Mirror Mirror On The Wall: On 2d Black Holes and Liouville Theory
David Tong
TL;DR
The work presents a domain-wall based derivation of the duality between the $2$-D Euclidean black hole and supersymmetric Liouville theory by embedding both theories on the worldvolume of domain walls in a 3D ${\cal N}=4$ abelian-Higgs model with three vacua.
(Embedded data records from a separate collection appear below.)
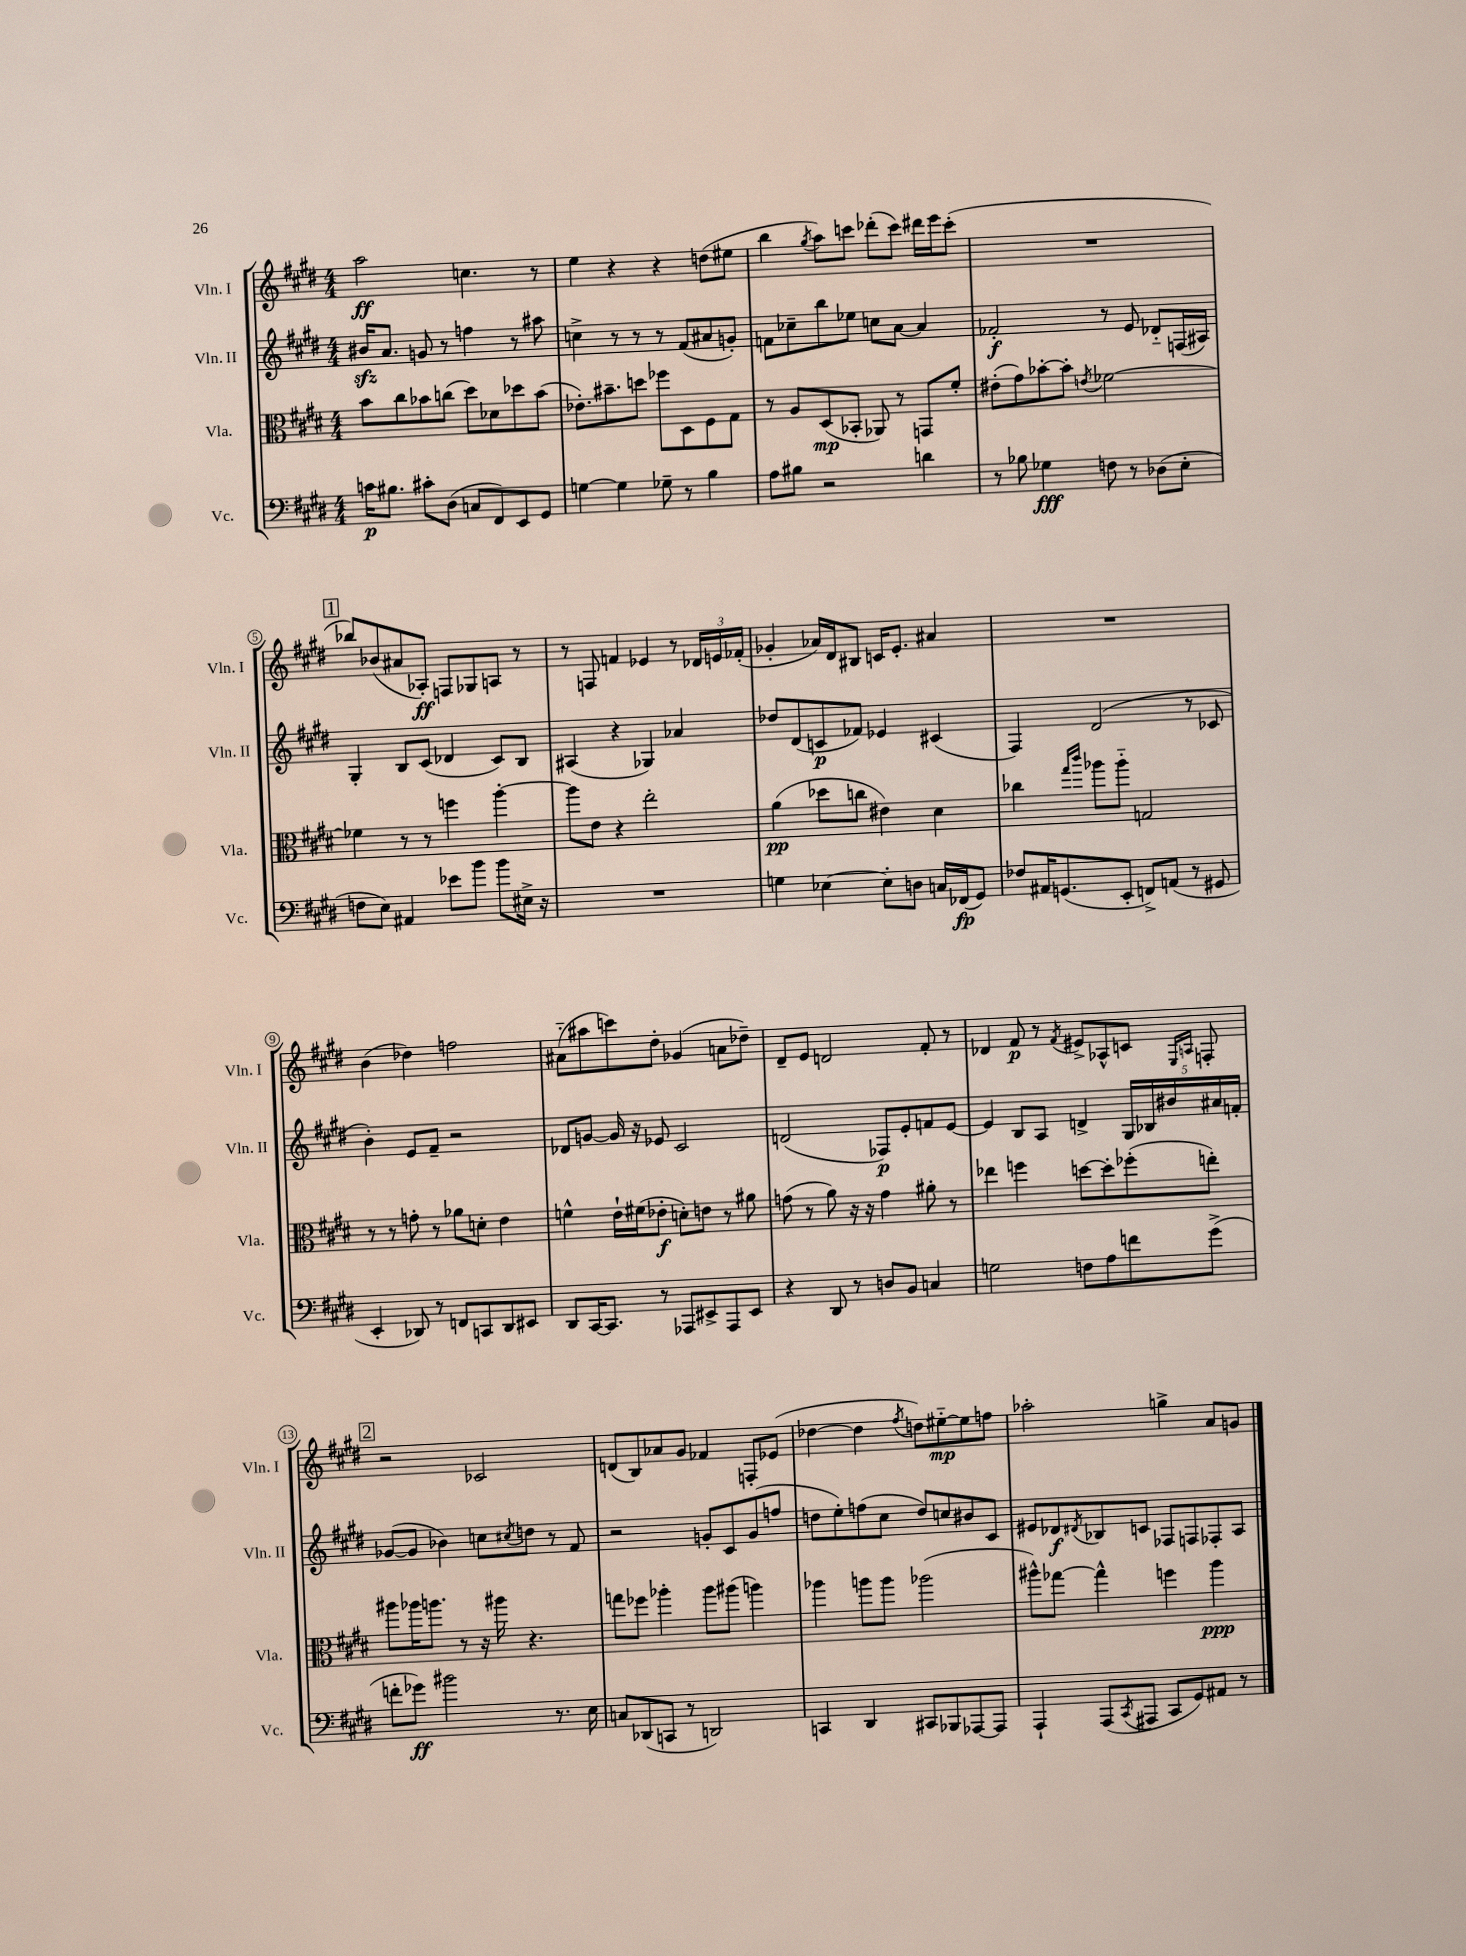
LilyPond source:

<<
\new StaffGroup <<
\new Staff = "s0" \with { instrumentName = "Vln. I" shortInstrumentName = "Vln. I" } {
    \clef treble \key e \major \numericTimeSignature \time 4/4
    a''2\ff c''4. r8 |
    e''4 r4 r4 d''8( eis''8 |
    b''4 \acciaccatura { gis''8 } a''8) c'''8 des'''8-.( c'''8) dis'''16 e'''16 c'''8-.( |
    R1 |
    \mark \markup { \box "1" } bes''8) bes'8( ais'8 aes8-.\ff) f8 ges8 a8 r8 |
    r8 f8 f'4 ees'4 r8 \tuplet 3/2 { des'16 e'16 fes'16-.( } |
    ges'4-. aes'16) dis'16 bis8 c'16 e'8.-. ais'4 |
    R1 |
    b'4( des''4) f''2 |
    ais'8-_( ais''8 c'''8) dis''8-. ges'4( a'8 des''8--) |
    dis'8-- e'8 d'2 fis'8-. r8 |
    des'4 fis'8\p r8 \acciaccatura { fis'8 } eis'8-> aes8-^ c'8 \grace { e16 a16 } f8-. |
    \mark \markup { \box "2" } r2 ces'2 |
    d'8( b8) aes'8 gis'8 fes'4 f8-. ees'8( |
    des''4~ des''4 \acciaccatura { fis''8 } d''8) eis''8~-_\mp eis''8 f''8 |
    aes''2-. g''4-> a'8 g'8 \bar "|." |
}
\new Staff = "s1" \with { instrumentName = "Vln. II" shortInstrumentName = "Vln. II" } {
    \clef treble \key e \major \numericTimeSignature \time 4/4
    bis'16\sfz a'8. g'8 r8 f''4 r8 ais''8 |
    c''4-> r8 r8 r8 fis'8( ais'8 g'8-.) |
    f'8 ces''8-- b''8 ees''8 c''8 a'8~ a'4 |
    fes'2-.\f r8 e'8 des'8-_ f16( ais16) |
    \mark \markup { \box "1" } gis4-. b8 cis'8( des'4 cis'8) b8 |
    ais4( r4 ges4) aes'4 |
    des''8 dis'8( c'8\p fes'8) ees'4 cis'4( |
    fis4) dis'2( r8 ces'8 |
    b'4-.) e'8 fis'8-- r2 |
    des'8 g'8~ g'16 r16 ees'8 cis'2 |
    d'2( fes8\p) e'8-. f'8 e'8~ |
    e'4 b8 a8 d'4-> \tuplet 5/4 { gis16 bes16 bis'16 ais'16 f'16-. } |
    \mark \markup { \box "2" } ges'8~( ges'8 bes'4) c''8 \acciaccatura { cis''8 } d''8 r8 fis'8 |
    r2 g'8-. cis'8 g'8( f''8 |
    d''8 e''8-.) f''8( cis''8 d''8) c''8 bis'8 cis'8 |
    eis'8 des'8\f \acciaccatura { dis'8 } bes8 c'8 fes8 f8 fes8-. a8 \bar "|." |
}
\new Staff = "s2" \with { instrumentName = "Vla." shortInstrumentName = "Vla." } {
    \clef alto \key e \major \numericTimeSignature \time 4/4
    b'8 cis''8 bes'8 c''8( dis''8) des'8 des''8 bes'8( |
    ees'8.-.) bis'8.-- d''8 fes''8 dis8 fis8 gis8 |
    r8 a8 dis8\mp( bes,8-. aes,8) r8 g,8 fis'8-. |
    eis'8-.( gis'8) bes'8~-. bes'8-. \acciaccatura { e'8 } fes'2~ |
    \mark \markup { \box "1" } fes'4 r8 r8 f''4 a''4~-. |
    a''8 e'8 r4 e''2-. |
    a'4\pp( des''8 c''8 eis'4) dis'4 |
    ces''4 \grace { gis''16 cis'''16 } aes''8 aes''8-_ g2 |
    r8 r8 g'8-. r8 aes'8 d'8-. e'4 |
    f'4-^ e'16-! fis'16( ees'8-.\f d'8-.) e'8 r8 ais'8 |
    g'8( r8 a'8) r16 r16 g'4 ais'8-. r8 |
    ees''4 f''4 d''8~ d''8-. fes''8-.( e''8-.) |
    \mark \markup { \box "2" } ais''8 aes''16 a''8. r8 r16 ais''16 r4. |
    g''8 fes''8 aes''4-. aes''8 ais''8( a''4) |
    aes''4 a''8 a''8 aes''2( |
    ais''8-^) ges''8~ ges''4-^ f''4 ais''4\ppp \bar "|." |
}
\new Staff = "s3" \with { instrumentName = "Vc." shortInstrumentName = "Vc." } {
    \clef bass \key e \major \numericTimeSignature \time 4/4
    c'16\p bis8. cis'8-. dis8( c8 fis,8) e,8 gis,8 |
    g4~ g4 ges8-- r8 b4 |
    a8 bis8 r2 d'4 |
    r8 bes8 ges4\fff f8 r8 des8( e8-. |
    \mark \markup { \box "1" } f8 e8) ais,4 ees'8 b'8 b'8 eis16-> r16 |
    R1 |
    g4 ees4~ ees8-. d8 c16 fes,16\fp( gis,8) |
    fes8 ais,16 g,8.( e,8-. f,8->) a,8( r8 gis,8 |
    e,4-. des,8) r8 f,8 c,8 des,8 eis,8 |
    dis,8 cis,16~ cis,8. r8 aes,,8 eis,8-> aes,,8 eis,8 |
    r4 dis,8 r8 d8 b,8 c4 |
    g2 f8 a8 f'8 gis'8->( |
    \mark \markup { \box "2" } f'8-. ges'8\ff) bis'2 r8. e16 |
    c8 des,8( c,8 r8 d,2) |
    c,4 dis,4 cis,8 bes,,8 aes,,8~ aes,,8 |
    a,,4-! a,,8( \acciaccatura { cis,8 } ais,,8 cis,8 gis,8) ais,8 r8 \bar "|." |
}
>>
>>
\layout { \context { \Score \override BarNumber.stencil = #(make-stencil-circler 0.1 0.3 ly:text-interface::print) } }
It shows two complementary descriptions: (i) a 1+1D ${\rm N}=(2,2)$ sigma-model with target the cigar $SL(2,\mathbb{R})/U(1)$ at level $k$, reproducing the 2D black hole CFT in the IR, and (ii) a 3D effective theory for small $k$ in which integrating out matter yields a Liouville-like theory for the relative wall motion, with complex coordinate $Y=\zeta R/4+i\chi$ and Liouville potential $|e^{-Y}|^2$ and scale $\mu=\zeta M/4$. The analysis uses Manton’s method to compute wall forces and shows how the RG flow, including a dilaton-like contribution, drives the system toward the conformal fixed point, linking classical domain-wall dynamics to quantum mirror dualities. The results further connect to brane constructions and suggest generalizations to toric sigma-models and their mirrors, offering a physical mechanism by which instanton effects in the 2D theory arise from domain-wall dynamics in 3D.
Abstract
We present a novel derivation of the duality between the two-dimensional Euclidean black hole and supersymmetric Liouville theory. We realise these (1+1)-dimensional conformal field theories on the worldvolume of domain walls in a (2+1)-dimensional gauge theory. We show that there exist two complementary descriptions of the domain wall dynamics, resulting in the two mirror conformal field theories. In particular, effects which are usually attributed to worldsheet instantons are captured by the classical scattering of domain walls.